Lily Allen has never been particularly kind to other women, slagging off female pop stars such as Girls Aloud and Katy Perry. Allen's song "Cheryl Tweedy", with its lyric wishing she "looked just like" the Girls Aloud star, was pure tongue in cheek. Just in case Tweedy hadn't realised, Allen made sure that she learnt the "compliment" was intended to be sarcastic with follow-up and very public digs. Then there is the way that Allen giggles onstage, even at the less-than-girlish age of 23. It's just the kind of obvious pandering to male attention that rubs other women up the wrong way, as are her titillating suggestions to her audiences that she might "accidentally" fall out of her corset top.

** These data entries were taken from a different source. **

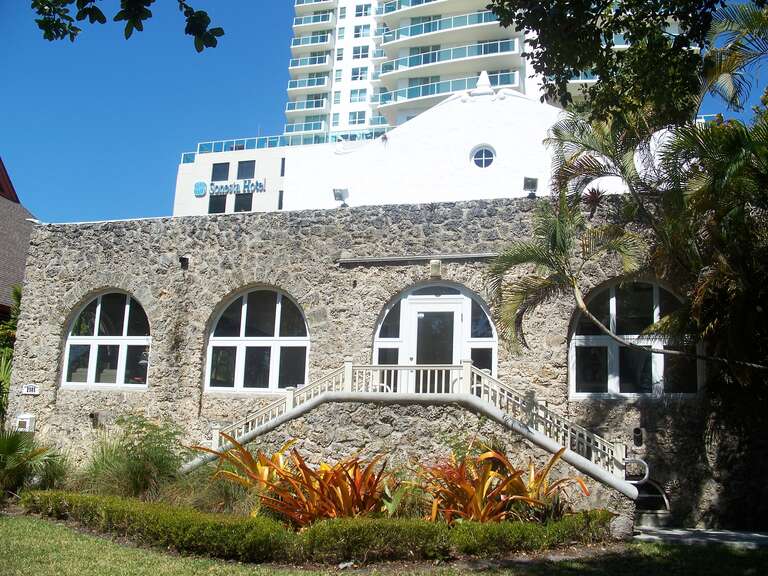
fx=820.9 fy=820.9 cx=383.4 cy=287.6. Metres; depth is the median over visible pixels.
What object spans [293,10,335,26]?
balcony
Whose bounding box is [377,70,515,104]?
balcony railing
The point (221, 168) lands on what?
window
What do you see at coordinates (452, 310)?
door
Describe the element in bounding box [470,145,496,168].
round window
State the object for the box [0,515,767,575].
lawn
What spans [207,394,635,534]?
stone wall
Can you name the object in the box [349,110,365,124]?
window
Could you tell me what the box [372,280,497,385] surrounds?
arched door
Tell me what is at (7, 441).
palm shrub
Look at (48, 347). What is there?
stone building
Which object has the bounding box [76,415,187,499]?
ornamental grass
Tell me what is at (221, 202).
window
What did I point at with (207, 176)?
apartment building
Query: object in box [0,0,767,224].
sky
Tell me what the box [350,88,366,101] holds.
window
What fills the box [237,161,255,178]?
window
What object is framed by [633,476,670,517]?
basement window
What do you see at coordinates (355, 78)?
window
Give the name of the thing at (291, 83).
balcony
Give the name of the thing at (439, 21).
balcony railing
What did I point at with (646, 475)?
handrail
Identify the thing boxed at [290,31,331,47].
balcony
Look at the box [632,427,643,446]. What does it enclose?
wall lamp
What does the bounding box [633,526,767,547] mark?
pavement
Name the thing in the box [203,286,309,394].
arched window
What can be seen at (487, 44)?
balcony railing
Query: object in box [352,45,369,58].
window
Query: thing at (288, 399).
stair railing
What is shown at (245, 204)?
window
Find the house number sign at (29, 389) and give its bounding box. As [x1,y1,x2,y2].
[21,384,38,394]
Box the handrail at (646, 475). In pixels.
[623,457,649,482]
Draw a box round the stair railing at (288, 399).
[196,359,629,480]
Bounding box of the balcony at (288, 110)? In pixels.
[285,96,327,112]
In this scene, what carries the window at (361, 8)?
in the apartment building at (207, 176)
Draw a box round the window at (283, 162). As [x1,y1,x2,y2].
[280,157,285,175]
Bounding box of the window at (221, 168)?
[211,162,229,181]
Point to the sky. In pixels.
(137, 163)
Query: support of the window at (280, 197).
in the apartment building at (207, 176)
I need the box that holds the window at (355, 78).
[351,66,367,80]
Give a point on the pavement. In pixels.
(676, 533)
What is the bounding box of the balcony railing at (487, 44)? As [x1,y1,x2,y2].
[378,38,518,74]
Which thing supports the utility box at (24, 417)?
attached to the stone building at (48, 347)
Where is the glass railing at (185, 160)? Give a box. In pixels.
[180,131,384,161]
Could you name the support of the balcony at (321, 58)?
attached to the apartment building at (207, 176)
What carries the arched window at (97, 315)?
in the stone building at (48, 347)
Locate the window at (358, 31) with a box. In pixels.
[353,25,369,37]
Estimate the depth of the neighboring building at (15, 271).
23.78 m
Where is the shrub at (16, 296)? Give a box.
[0,288,21,420]
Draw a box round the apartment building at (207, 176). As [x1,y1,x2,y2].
[173,0,687,222]
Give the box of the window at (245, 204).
[233,192,252,211]
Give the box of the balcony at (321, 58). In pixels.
[290,52,330,67]
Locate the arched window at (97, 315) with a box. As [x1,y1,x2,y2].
[62,290,151,388]
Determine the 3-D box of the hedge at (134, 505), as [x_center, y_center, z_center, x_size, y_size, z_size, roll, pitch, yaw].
[-1.227,2.658,9.193,7.823,0.449,1.852,-1,-10,15]
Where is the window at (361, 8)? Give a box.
[354,4,369,16]
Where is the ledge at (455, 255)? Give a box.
[336,252,497,265]
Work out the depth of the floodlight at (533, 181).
14.88 m
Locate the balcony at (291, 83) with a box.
[287,74,329,90]
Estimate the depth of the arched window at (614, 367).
12.96 m
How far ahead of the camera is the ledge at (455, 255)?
13.53 m
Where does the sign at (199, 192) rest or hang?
attached to the apartment building at (207, 176)
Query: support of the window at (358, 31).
in the apartment building at (207, 176)
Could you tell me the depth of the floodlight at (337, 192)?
16.24 m
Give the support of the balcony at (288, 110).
attached to the apartment building at (207, 176)
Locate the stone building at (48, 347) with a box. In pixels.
[5,192,766,531]
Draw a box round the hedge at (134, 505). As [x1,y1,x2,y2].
[13,491,620,562]
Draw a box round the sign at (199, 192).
[195,178,266,196]
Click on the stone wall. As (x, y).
(374, 449)
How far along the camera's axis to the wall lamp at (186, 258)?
15.04 m
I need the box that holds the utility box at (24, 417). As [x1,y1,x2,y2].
[16,413,35,431]
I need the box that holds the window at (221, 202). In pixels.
[208,193,226,213]
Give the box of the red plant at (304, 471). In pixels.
[189,437,393,523]
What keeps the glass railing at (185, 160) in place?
on the apartment building at (207, 176)
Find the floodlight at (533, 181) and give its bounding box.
[523,176,537,195]
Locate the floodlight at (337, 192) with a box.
[332,187,348,204]
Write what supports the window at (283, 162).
in the apartment building at (207, 176)
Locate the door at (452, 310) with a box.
[406,295,465,383]
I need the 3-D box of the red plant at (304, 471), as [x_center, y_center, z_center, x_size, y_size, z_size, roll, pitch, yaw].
[-0.906,2.401,9.820,2.575,1.169,2.162,-1,-10,15]
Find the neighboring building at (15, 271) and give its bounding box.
[0,157,35,321]
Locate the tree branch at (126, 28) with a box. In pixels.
[33,0,221,47]
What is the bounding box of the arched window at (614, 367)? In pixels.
[568,279,701,397]
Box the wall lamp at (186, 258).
[179,255,189,269]
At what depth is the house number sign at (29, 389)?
15.04 m
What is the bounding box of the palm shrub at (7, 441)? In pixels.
[0,427,67,500]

But could it be that Allen is amending her ways and becoming more of a friend to fellow women? Her new album, It's Not Me, It's You, seems to be directed at women, for them to identify with and nod along knowingly to. Men, meanwhile, are its frequently ridiculed subject matter.
When the pop starlet burst out of MySpace, it was her wry and blunt lyrical observations that made her famous. Now her tales of love and relationships, which never try to glamorise, will make the listener cringe with recognition. Most twentysomething women will identify with at least one of the songs from her new album.

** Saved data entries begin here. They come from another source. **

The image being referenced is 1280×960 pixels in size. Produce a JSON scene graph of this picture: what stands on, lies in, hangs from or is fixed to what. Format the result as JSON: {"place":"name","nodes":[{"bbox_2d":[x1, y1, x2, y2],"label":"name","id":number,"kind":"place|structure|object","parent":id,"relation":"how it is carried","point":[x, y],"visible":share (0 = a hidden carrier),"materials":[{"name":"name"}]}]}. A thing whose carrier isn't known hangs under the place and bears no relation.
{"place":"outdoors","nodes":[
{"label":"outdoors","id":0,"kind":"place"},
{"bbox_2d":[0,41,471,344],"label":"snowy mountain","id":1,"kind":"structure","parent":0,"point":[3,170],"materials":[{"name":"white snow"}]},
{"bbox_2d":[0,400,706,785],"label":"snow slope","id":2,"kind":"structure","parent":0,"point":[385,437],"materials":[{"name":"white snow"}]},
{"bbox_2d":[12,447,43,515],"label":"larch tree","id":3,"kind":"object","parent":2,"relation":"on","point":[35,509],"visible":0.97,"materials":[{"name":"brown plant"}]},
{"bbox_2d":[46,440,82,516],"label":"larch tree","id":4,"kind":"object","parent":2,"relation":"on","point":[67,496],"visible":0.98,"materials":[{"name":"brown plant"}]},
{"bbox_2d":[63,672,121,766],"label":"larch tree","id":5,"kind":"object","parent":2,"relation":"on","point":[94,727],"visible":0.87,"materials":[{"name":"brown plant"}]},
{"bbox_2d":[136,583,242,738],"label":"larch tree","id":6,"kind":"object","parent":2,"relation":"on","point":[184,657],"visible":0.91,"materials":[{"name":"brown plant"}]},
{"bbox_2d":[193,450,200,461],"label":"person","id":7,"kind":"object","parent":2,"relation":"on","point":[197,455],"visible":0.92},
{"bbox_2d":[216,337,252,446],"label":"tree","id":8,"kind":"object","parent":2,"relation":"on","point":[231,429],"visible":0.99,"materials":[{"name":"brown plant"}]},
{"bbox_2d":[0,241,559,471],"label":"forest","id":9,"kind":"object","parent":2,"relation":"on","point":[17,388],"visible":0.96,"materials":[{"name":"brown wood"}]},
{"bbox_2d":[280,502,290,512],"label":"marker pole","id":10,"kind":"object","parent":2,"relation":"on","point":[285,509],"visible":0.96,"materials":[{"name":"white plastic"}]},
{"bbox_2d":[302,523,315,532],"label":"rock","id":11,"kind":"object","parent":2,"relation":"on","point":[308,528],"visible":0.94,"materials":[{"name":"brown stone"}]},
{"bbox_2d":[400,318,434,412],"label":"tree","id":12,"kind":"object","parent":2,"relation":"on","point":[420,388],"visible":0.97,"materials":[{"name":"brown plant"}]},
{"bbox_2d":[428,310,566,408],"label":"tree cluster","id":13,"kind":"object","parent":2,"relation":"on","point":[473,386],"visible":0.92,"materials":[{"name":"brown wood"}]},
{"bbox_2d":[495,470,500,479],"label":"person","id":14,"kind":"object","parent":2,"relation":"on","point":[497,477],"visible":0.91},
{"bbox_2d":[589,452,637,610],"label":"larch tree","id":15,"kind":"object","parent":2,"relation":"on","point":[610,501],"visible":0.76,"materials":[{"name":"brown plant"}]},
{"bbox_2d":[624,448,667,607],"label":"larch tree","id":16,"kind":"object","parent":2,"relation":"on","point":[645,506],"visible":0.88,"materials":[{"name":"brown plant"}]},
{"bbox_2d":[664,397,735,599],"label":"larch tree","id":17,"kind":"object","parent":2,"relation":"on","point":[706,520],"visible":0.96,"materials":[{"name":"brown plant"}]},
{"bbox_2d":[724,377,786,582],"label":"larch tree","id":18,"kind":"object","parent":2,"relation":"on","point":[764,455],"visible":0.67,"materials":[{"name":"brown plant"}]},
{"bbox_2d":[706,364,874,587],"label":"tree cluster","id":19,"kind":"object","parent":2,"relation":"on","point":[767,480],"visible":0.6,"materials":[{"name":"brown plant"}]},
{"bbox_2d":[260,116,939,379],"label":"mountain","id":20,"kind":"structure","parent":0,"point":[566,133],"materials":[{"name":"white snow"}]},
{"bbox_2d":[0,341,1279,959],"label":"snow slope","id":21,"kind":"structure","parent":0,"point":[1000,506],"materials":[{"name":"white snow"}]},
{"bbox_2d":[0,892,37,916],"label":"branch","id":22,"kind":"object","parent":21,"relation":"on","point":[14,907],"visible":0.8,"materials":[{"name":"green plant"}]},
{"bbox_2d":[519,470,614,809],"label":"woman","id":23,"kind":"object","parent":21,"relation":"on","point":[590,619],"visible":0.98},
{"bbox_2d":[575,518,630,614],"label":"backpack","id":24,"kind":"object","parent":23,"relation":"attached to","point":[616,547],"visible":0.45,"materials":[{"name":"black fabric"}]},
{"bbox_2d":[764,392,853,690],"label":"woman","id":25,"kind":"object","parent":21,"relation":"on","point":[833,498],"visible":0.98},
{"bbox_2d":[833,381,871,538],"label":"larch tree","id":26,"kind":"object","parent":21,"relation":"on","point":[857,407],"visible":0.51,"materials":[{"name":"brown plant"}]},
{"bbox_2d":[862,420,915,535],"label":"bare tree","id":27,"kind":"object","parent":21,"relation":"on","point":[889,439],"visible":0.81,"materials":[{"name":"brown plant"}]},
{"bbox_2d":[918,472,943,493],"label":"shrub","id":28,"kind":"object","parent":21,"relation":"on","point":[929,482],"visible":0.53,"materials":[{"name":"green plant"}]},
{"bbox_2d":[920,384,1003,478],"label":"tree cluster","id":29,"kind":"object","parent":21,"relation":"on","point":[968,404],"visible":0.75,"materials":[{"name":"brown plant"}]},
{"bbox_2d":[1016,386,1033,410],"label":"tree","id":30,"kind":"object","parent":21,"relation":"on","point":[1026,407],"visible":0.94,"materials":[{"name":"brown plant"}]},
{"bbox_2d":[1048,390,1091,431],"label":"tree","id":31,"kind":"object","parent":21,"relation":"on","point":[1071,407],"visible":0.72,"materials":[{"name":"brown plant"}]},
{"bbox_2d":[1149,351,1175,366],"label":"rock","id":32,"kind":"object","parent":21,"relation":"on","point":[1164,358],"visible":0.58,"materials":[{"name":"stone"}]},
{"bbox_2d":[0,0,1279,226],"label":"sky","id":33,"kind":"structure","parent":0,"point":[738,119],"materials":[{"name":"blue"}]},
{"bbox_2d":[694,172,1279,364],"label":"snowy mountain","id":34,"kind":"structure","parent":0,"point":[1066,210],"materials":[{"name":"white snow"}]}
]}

I pity the subject of "Never Gonna Happen", the lingering, obsessive ex-lover who just won't take the hint, and gets labelled a "fool". I can hear the chuckles of familiarity in response to Allen's blunt and derisive rebuttal of a man whose pride makes it difficult for him to accept "no" for an answer. In her contemporary world of equality in relationships and sex, Allen shows that women can have the upper hand, too: "Now, I know you feel betrayed, but it's been weeks since I got laid... But I don't understand what else a girl in my position's to do". Even more so, I pity the boyfriend of "It's Not Fair", who appears to be perfect but turns out to be crap in bed ("You're supposed to care/ But you never make me scream"), to whom she directs the album's most humiliating and biting line: "I look into your eyes, I want to get to know you/ And then you make this noise and it's apparent it's all over."
While the Natalie Imbruglias and Kelly Clarksons of the pop world consistently depict women as needy and helpless in love, it's not often you get the female perspective on bad lovers. And, though Allen does show her vulnerable side in "I Could Say", most likely a song about her ex-boyfriend Ed Simons of The Chemical Brothers, she's clear that she's better off without him: "Since you've gone I've lost that chip on my shoulder/ Now you're gone it's like I've been let out of my cage."
Women, on the other hand, are recipients of her understanding. There is sympathy for the woman who parties away her twenties and is all washed up by 30 in "22", a gorgeous song in which Allen abandons her usual deadpan, laconic delivery. What's more, she apologises to an old female friend for being a terrible girlfriend in "Back to the Start". She's not content with any old casual apology; instead she admits her unkindness is a result of her own catty jealousy: "You always were and you always will be the taller and the prettier one/ People seem to love you/ They gravitate towards you/ That's why I started to hate you so much." Recognising a flaw is halfway to solving it. It's a sign that Allen is finally putting her acrimonious attitude towards other women behind her.
She might not be a feminist, but Lily Allen is that rare thing: a star who offers the usually unspoken female perspective on relationships, in songs with which women can identify intuitively.